Return every text line of the data below word for word, leaving the pictures out.

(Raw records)
--------------------

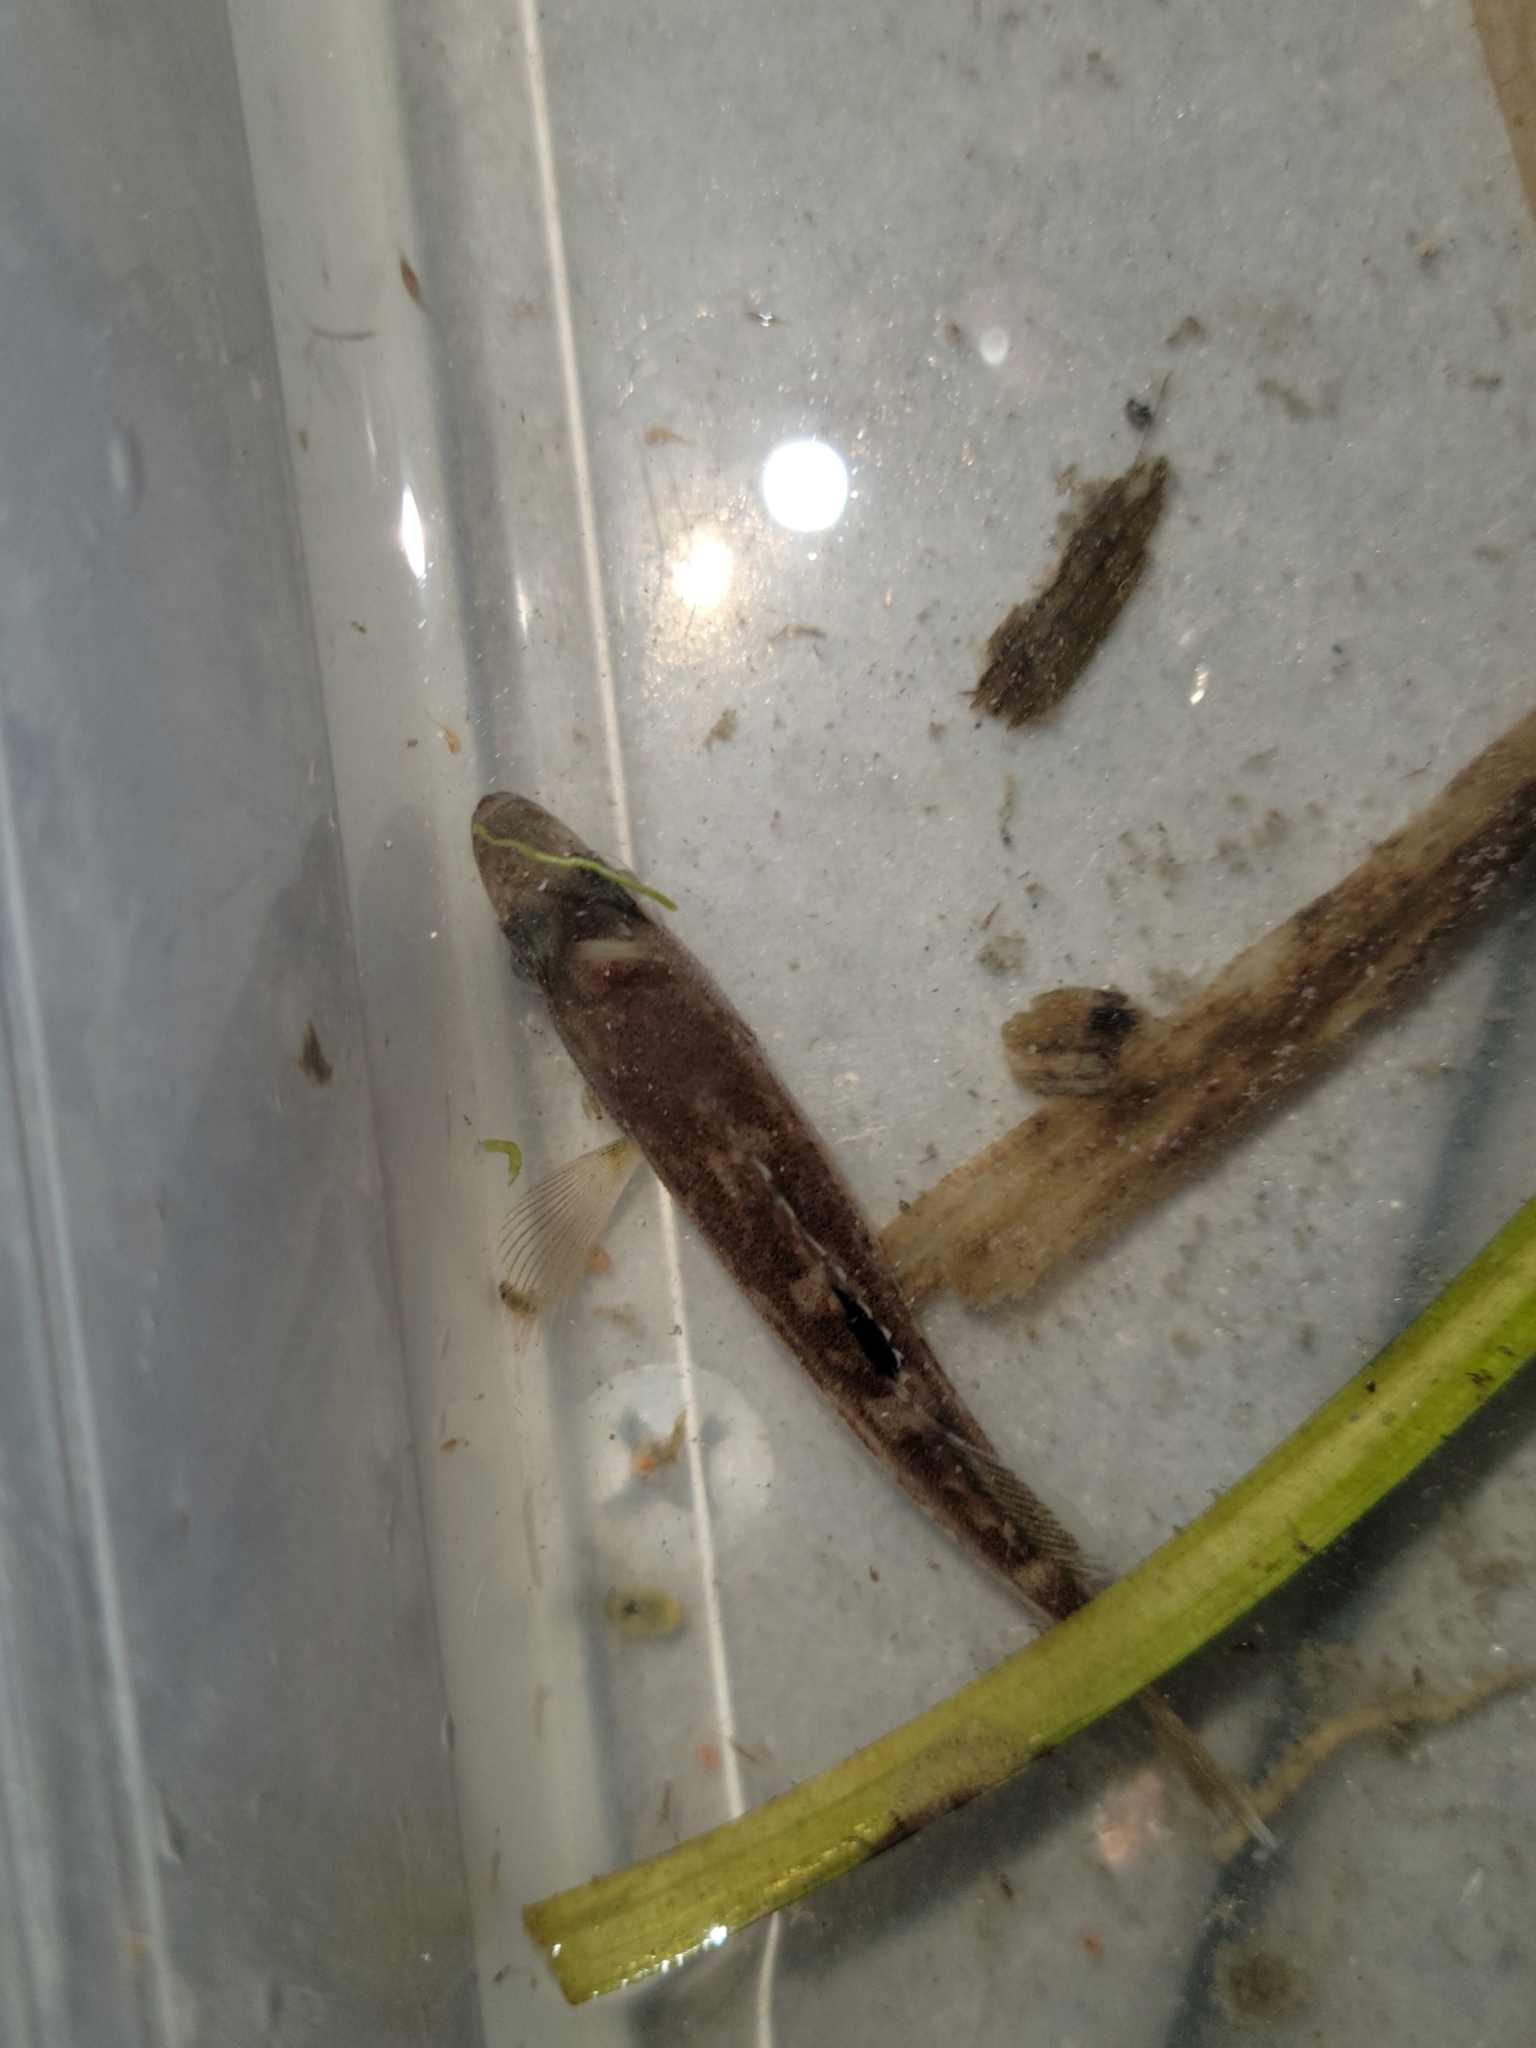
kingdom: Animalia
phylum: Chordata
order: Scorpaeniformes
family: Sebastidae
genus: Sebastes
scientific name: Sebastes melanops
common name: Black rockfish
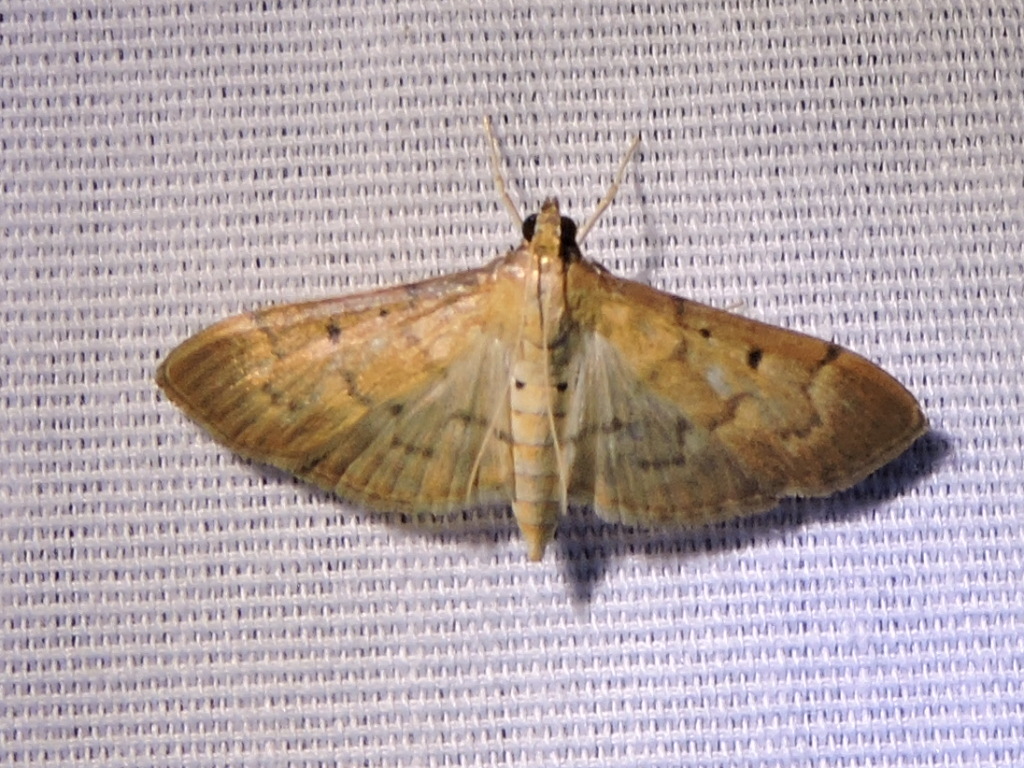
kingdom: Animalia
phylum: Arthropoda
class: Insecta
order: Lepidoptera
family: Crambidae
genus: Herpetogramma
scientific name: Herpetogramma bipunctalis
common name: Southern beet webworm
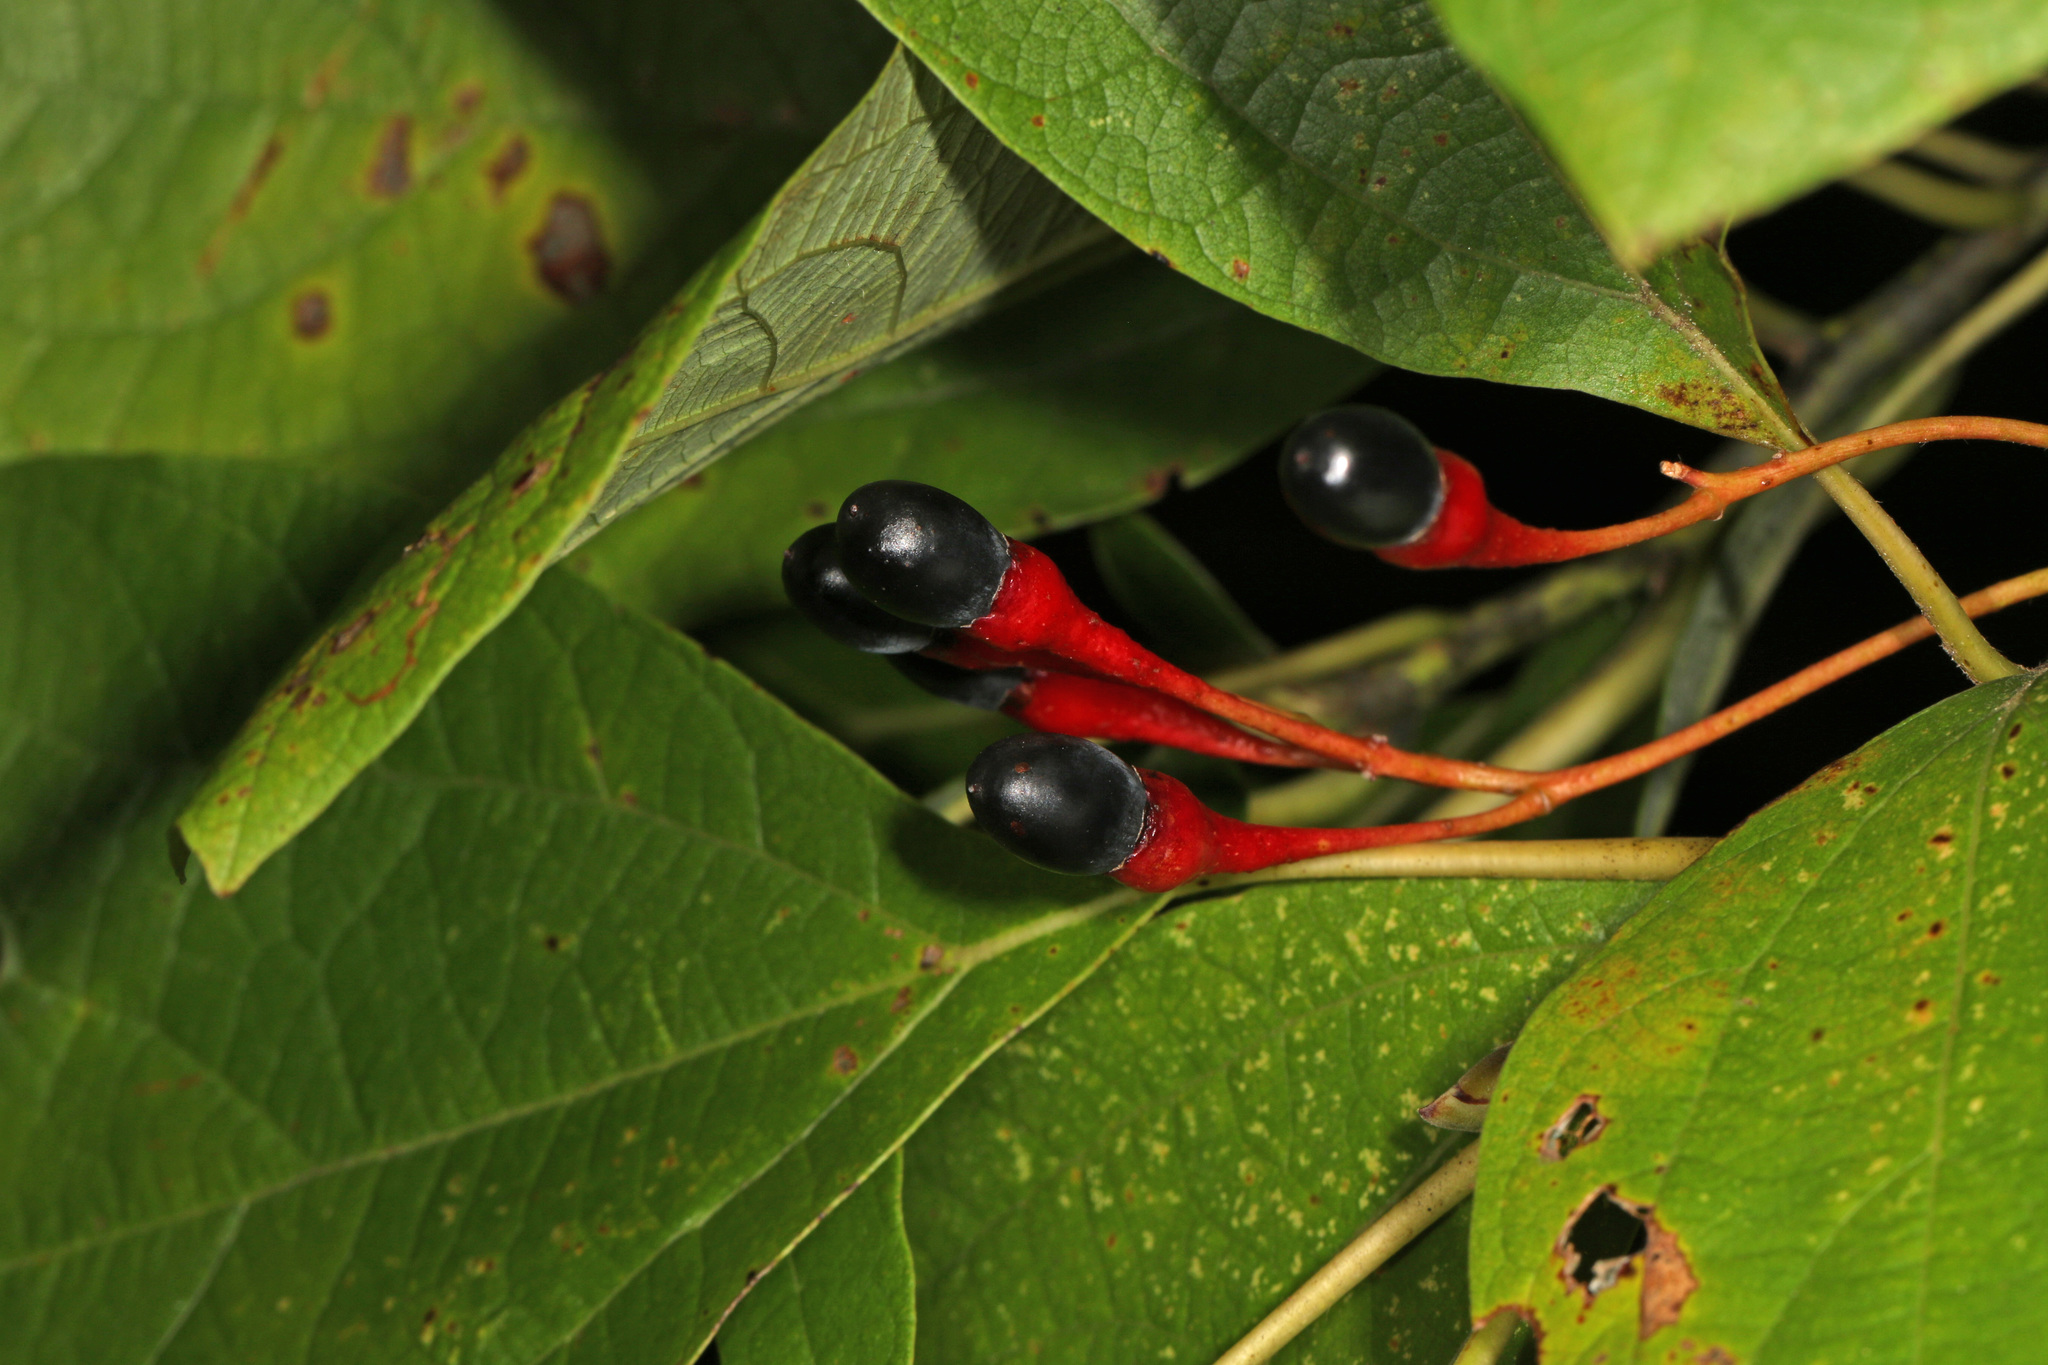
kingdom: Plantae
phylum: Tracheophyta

--------------------

> [ANSWER IN FULL]:
kingdom: Animalia
phylum: Chordata
order: Scorpaeniformes
family: Sebastidae
genus: Sebastes
scientific name: Sebastes melanops
common name: Black rockfish
kingdom: Animalia
phylum: Arthropoda
class: Insecta
order: Lepidoptera
family: Crambidae
genus: Herpetogramma
scientific name: Herpetogramma bipunctalis
common name: Southern beet webworm
kingdom: Plantae
phylum: Tracheophyta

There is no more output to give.